Recollecting the crash, Grosjean, who escaped with nothing more than severe burns to his hands, said: “From my point of view, it was a big accident but I didn’t realize the impact or how violent it was from the outside.

“It was only the next day when I asked someone to show me what it looked like that I realised.

“I had to break the headrest, punching it with my helmet and then I eventually managed to get my helmet through and stand up in the seat.

“I realised my left foot was stuck into the chassis and I pulled as hard as I could on my left leg. My shoe stayed in the chassis but my foot came loose so I was free to exit the car.

“It was 120 kilos of fuel plus the battery – both were on fire. Dr Jan Roberts, Alan (van der Merwe) from the medical car and one fireman were trying to open a gap in the fire to help me get out.

“I believe that helped me at least to get a vision of where I had to go and where the exit was.

“The survival cell is there for you in case of a huge impact. I was intact inside the shell. The chassis is still in one piece, the halo is there, and apart from the damage and burn it is still as it should be.

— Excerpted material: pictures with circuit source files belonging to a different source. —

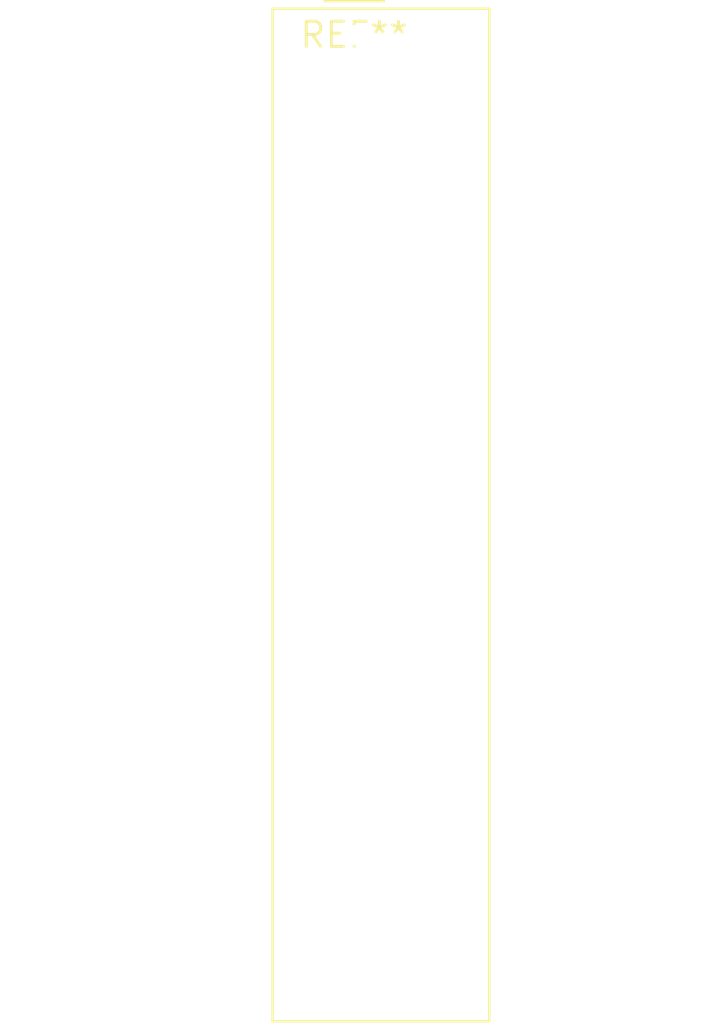
<source format=kicad_pcb>
(kicad_pcb (version 20240108) (generator pcbnew)

  (general
    (thickness 1.6)
  )

  (paper "A4")
  (layers
    (0 "F.Cu" signal)
    (31 "B.Cu" signal)
    (32 "B.Adhes" user "B.Adhesive")
    (33 "F.Adhes" user "F.Adhesive")
    (34 "B.Paste" user)
    (35 "F.Paste" user)
    (36 "B.SilkS" user "B.Silkscreen")
    (37 "F.SilkS" user "F.Silkscreen")
    (38 "B.Mask" user)
    (39 "F.Mask" user)
    (40 "Dwgs.User" user "User.Drawings")
    (41 "Cmts.User" user "User.Comments")
    (42 "Eco1.User" user "User.Eco1")
    (43 "Eco2.User" user "User.Eco2")
    (44 "Edge.Cuts" user)
    (45 "Margin" user)
    (46 "B.CrtYd" user "B.Courtyard")
    (47 "F.CrtYd" user "F.Courtyard")
    (48 "B.Fab" user)
    (49 "F.Fab" user)
    (50 "User.1" user)
    (51 "User.2" user)
    (52 "User.3" user)
    (53 "User.4" user)
    (54 "User.5" user)
    (55 "User.6" user)
    (56 "User.7" user)
    (57 "User.8" user)
    (58 "User.9" user)
  )

  (setup
    (pad_to_mask_clearance 0)
    (pcbplotparams
      (layerselection 0x00010fc_ffffffff)
      (plot_on_all_layers_selection 0x0000000_00000000)
      (disableapertmacros false)
      (usegerberextensions false)
      (usegerberattributes false)
      (usegerberadvancedattributes false)
      (creategerberjobfile false)
      (dashed_line_dash_ratio 12.000000)
      (dashed_line_gap_ratio 3.000000)
      (svgprecision 4)
      (plotframeref false)
      (viasonmask false)
      (mode 1)
      (useauxorigin false)
      (hpglpennumber 1)
      (hpglpenspeed 20)
      (hpglpendiameter 15.000000)
      (dxfpolygonmode false)
      (dxfimperialunits false)
      (dxfusepcbnewfont false)
      (psnegative false)
      (psa4output false)
      (plotreference false)
      (plotvalue false)
      (plotinvisibletext false)
      (sketchpadsonfab false)
      (subtractmaskfromsilk false)
      (outputformat 1)
      (mirror false)
      (drillshape 1)
      (scaleselection 1)
      (outputdirectory "")
    )
  )

  (net 0 "")

  (footprint "Converter_DCDC_MeanWell_NID60_THT" (layer "F.Cu") (at 0 0))

)

</source>
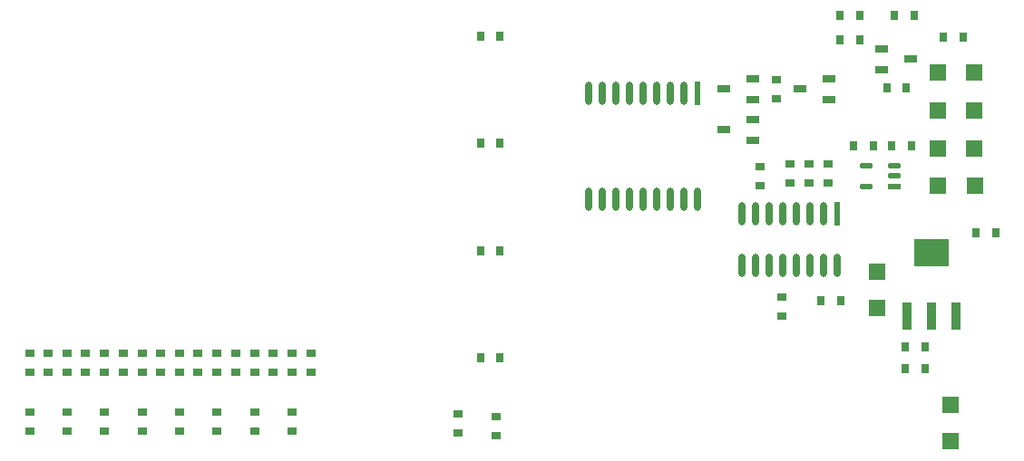
<source format=gtp>
%FSTAX24Y24*%
%MOIN*%
G70*
G01*
G75*
G04 Layer_Color=8421504*
%ADD10R,0.0315X0.0374*%
%ADD11R,0.0374X0.0315*%
%ADD12R,0.0472X0.0256*%
G04:AMPARAMS|DCode=13|XSize=21.7mil|YSize=47.2mil|CornerRadius=0mil|HoleSize=0mil|Usage=FLASHONLY|Rotation=270.000|XOffset=0mil|YOffset=0mil|HoleType=Round|Shape=Octagon|*
%AMOCTAGOND13*
4,1,8,0.0236,0.0054,0.0236,-0.0054,0.0182,-0.0108,-0.0182,-0.0108,-0.0236,-0.0054,-0.0236,0.0054,-0.0182,0.0108,0.0182,0.0108,0.0236,0.0054,0.0*
%
%ADD13OCTAGOND13*%

%ADD14R,0.0472X0.0217*%
%ADD15O,0.0236X0.0866*%
%ADD16R,0.0236X0.0866*%
%ADD17R,0.0630X0.0630*%
%ADD18R,0.1299X0.1004*%
%ADD19R,0.0374X0.1004*%
%ADD20R,0.0630X0.0630*%
%ADD21C,0.0100*%
%ADD22C,0.0200*%
%ADD23C,0.0150*%
%ADD24C,0.0039*%
%ADD25R,0.0787X0.0787*%
%ADD26C,0.0787*%
%ADD27C,0.0591*%
%ADD28R,0.0591X0.0591*%
%ADD29C,0.0709*%
%ADD30R,0.0591X0.0591*%
%ADD31C,0.1800*%
%ADD32C,0.0984*%
%ADD33R,0.0984X0.0984*%
G04:AMPARAMS|DCode=34|XSize=78.7mil|YSize=60mil|CornerRadius=0mil|HoleSize=0mil|Usage=FLASHONLY|Rotation=270.000|XOffset=0mil|YOffset=0mil|HoleType=Round|Shape=Octagon|*
%AMOCTAGOND34*
4,1,8,-0.0150,-0.0394,0.0150,-0.0394,0.0300,-0.0244,0.0300,0.0244,0.0150,0.0394,-0.0150,0.0394,-0.0300,0.0244,-0.0300,-0.0244,-0.0150,-0.0394,0.0*
%
%ADD34OCTAGOND34*%

%ADD35C,0.2441*%
%ADD36C,0.0320*%
%ADD37R,0.0472X0.0728*%
%ADD38C,0.0300*%
D10*
X094567Y085278D02*
D03*
X093858D02*
D03*
X098367Y084478D02*
D03*
X097658D02*
D03*
X094567Y084378D02*
D03*
X093858D02*
D03*
X096467Y080478D02*
D03*
X095758D02*
D03*
X095067D02*
D03*
X094358D02*
D03*
X099567Y077278D02*
D03*
X098858D02*
D03*
X096967Y072278D02*
D03*
X096258D02*
D03*
X080642Y08451D02*
D03*
X08135D02*
D03*
X096258Y073078D02*
D03*
X096967D02*
D03*
X080642Y080573D02*
D03*
X08135D02*
D03*
X080642Y076636D02*
D03*
X08135D02*
D03*
X080642Y072699D02*
D03*
X08135D02*
D03*
X093158Y074778D02*
D03*
X093867D02*
D03*
X095858Y085278D02*
D03*
X096567D02*
D03*
X096277Y08261D02*
D03*
X095568D02*
D03*
D11*
X092713Y079832D02*
D03*
Y079124D02*
D03*
X091513Y082932D02*
D03*
Y082224D02*
D03*
X090913Y079732D02*
D03*
Y079024D02*
D03*
X081213Y069824D02*
D03*
Y070532D02*
D03*
X079813Y069924D02*
D03*
Y070632D02*
D03*
X093413Y079832D02*
D03*
Y079124D02*
D03*
X073713Y072857D02*
D03*
Y072148D02*
D03*
X072335Y072857D02*
D03*
Y072148D02*
D03*
X070957Y072857D02*
D03*
Y072148D02*
D03*
X069579Y072857D02*
D03*
Y072148D02*
D03*
X068201Y072857D02*
D03*
Y072148D02*
D03*
X066823Y072857D02*
D03*
Y072148D02*
D03*
X065445Y072857D02*
D03*
Y072148D02*
D03*
X064067Y072857D02*
D03*
Y072148D02*
D03*
X092013Y079832D02*
D03*
Y079124D02*
D03*
X091713Y074224D02*
D03*
Y074932D02*
D03*
X073713Y070691D02*
D03*
Y069983D02*
D03*
X072335Y070691D02*
D03*
Y069983D02*
D03*
X070957Y070691D02*
D03*
Y069983D02*
D03*
X069579Y070691D02*
D03*
Y069983D02*
D03*
X068201Y070691D02*
D03*
Y069983D02*
D03*
X066823Y070691D02*
D03*
Y069983D02*
D03*
X065445Y070691D02*
D03*
Y069983D02*
D03*
X064067Y070691D02*
D03*
Y069983D02*
D03*
X074413Y072854D02*
D03*
Y072146D02*
D03*
X073013Y072854D02*
D03*
Y072146D02*
D03*
X071643Y072854D02*
D03*
Y072146D02*
D03*
X070263Y072854D02*
D03*
Y072146D02*
D03*
X068893Y072854D02*
D03*
Y072146D02*
D03*
X067513Y072854D02*
D03*
Y072146D02*
D03*
X066133Y072854D02*
D03*
Y072146D02*
D03*
X064753Y072854D02*
D03*
Y072146D02*
D03*
D12*
X090635Y082952D02*
D03*
Y082204D02*
D03*
X08959Y082578D02*
D03*
X09539Y083304D02*
D03*
Y084052D02*
D03*
X096435Y083678D02*
D03*
X093435Y082952D02*
D03*
Y082204D02*
D03*
X09239Y082578D02*
D03*
X090635Y081452D02*
D03*
Y080704D02*
D03*
X08959Y081078D02*
D03*
D13*
X095835Y079752D02*
D03*
Y079378D02*
D03*
X094801Y079752D02*
D03*
Y079004D02*
D03*
D14*
X095835Y079004D02*
D03*
D15*
X085113Y082423D02*
D03*
X088613Y078533D02*
D03*
X085113D02*
D03*
X085613D02*
D03*
X086113D02*
D03*
X086613D02*
D03*
X087113D02*
D03*
X087613D02*
D03*
X088113D02*
D03*
X085613Y082423D02*
D03*
X086113D02*
D03*
X086613D02*
D03*
X087113D02*
D03*
X087613D02*
D03*
X088113D02*
D03*
X084613D02*
D03*
Y078533D02*
D03*
X090257Y077996D02*
D03*
X093757Y076106D02*
D03*
X090257D02*
D03*
X090757D02*
D03*
X091257D02*
D03*
X091757D02*
D03*
X092257D02*
D03*
X092757D02*
D03*
X093257D02*
D03*
X090757Y077996D02*
D03*
X091257D02*
D03*
X091757D02*
D03*
X092257D02*
D03*
X092757D02*
D03*
X093257D02*
D03*
D16*
X088613Y082423D02*
D03*
X093757Y077996D02*
D03*
D17*
X097913Y070947D02*
D03*
Y069609D02*
D03*
X095213Y074509D02*
D03*
Y075847D02*
D03*
D18*
X097213Y076549D02*
D03*
D19*
X098118Y074207D02*
D03*
X097213D02*
D03*
X096307D02*
D03*
D20*
X098782Y080378D02*
D03*
X097443D02*
D03*
X098782Y081778D02*
D03*
X097443D02*
D03*
X098782Y083178D02*
D03*
X097443D02*
D03*
X098802Y07903D02*
D03*
X097463D02*
D03*
M02*

</source>
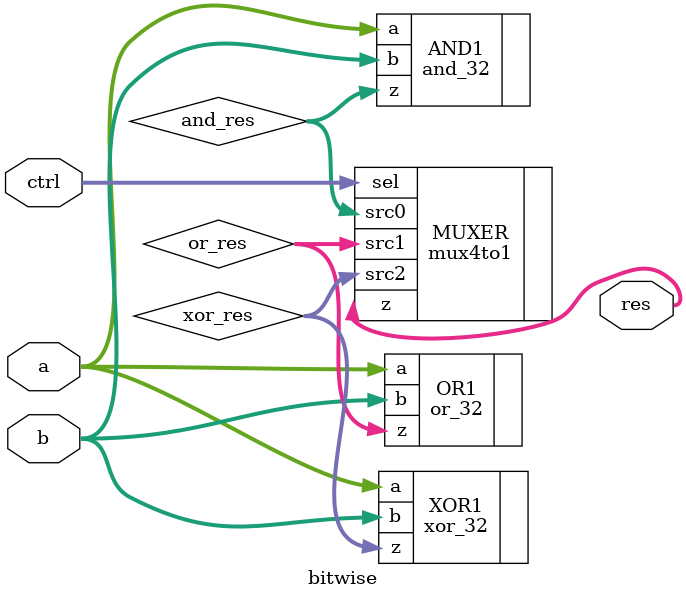
<source format=v>


`include "../gates/gates.v"


module bitwise(a, b, ctrl, res);
    
    // Interface
    input [31:0] a, b;
    input [1:0] ctrl;
    output [31:0] res;
    
    // Signals 
    wire [31:0] and_res, or_res, xor_res;
    
    // Perform all operations
    and_32 AND1(.a(a), .b(b), .z(and_res));
    or_32 OR1(.a(a), .b(b), .z(or_res));
    xor_32 XOR1(.a(a), .b(b), .z(xor_res));
    
    // Choose result
    mux4to1 #(32) MUXER(.src0(and_res), .src1(or_res), .src2(xor_res), .sel(ctrl), .z(res));
    
    endmodule
</source>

I guess that saved my life.”

The room in which the chassis will be housed is one of seven unique experiences, each specially designed in collaboration with award-winning curators, artists, and filmmakers to offer a stunning adventure through the world of Formula 1.

The wider show, which opens on March 24 at IFEMA Madrid, also honours and explores the constant innovation that has pushed Formula 1 forward and boasts a wide range of artefacts and contributions from the sport’s most legendary teams, experts and personalities.